Aretha Franklin‘s Bloomfield Township, Michigan, house is for sale, two and a half months after the singer died of pancreatic cancer of the neuroendocrine type at 76.
The home has been emptied of its contents, but the property is still reminiscent of the Queen of Soul, according to realtor.com, who first reported the listing. The 4,000-square-foot home has five bedrooms and six and a half bathrooms. It’s listed with The Michael Team at ReMax for $800,000.

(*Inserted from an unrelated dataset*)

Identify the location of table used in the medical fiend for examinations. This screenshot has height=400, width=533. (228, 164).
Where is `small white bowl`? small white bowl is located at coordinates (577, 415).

A representative for Franklin did not immediately reply to PEOPLE’s request for comment.
“I tried to convince her that she should do not just a will but a trust while she was still alive,” Don Wilson, a lawyer in Los Angeles who worked with Franklin, told the AP.
“She never told me, ‘No, I don’t want to do one.’ She understood the need,” Wilson continued. “It just didn’t seem to be something she got around to.”
Franklin’s lawyer, David J. Bennett, filed papers in Michigan’s Oakland County court that confirmed she was not married and had four sons (Clarence Franklin, Edward Franklin, Kecalf Franklin and Ted White Jr.) between the ages of 48 and 63, according to the AP. Michigan law dictates that her sons will split her estate equally. Franklin’s niece is acting as the executor.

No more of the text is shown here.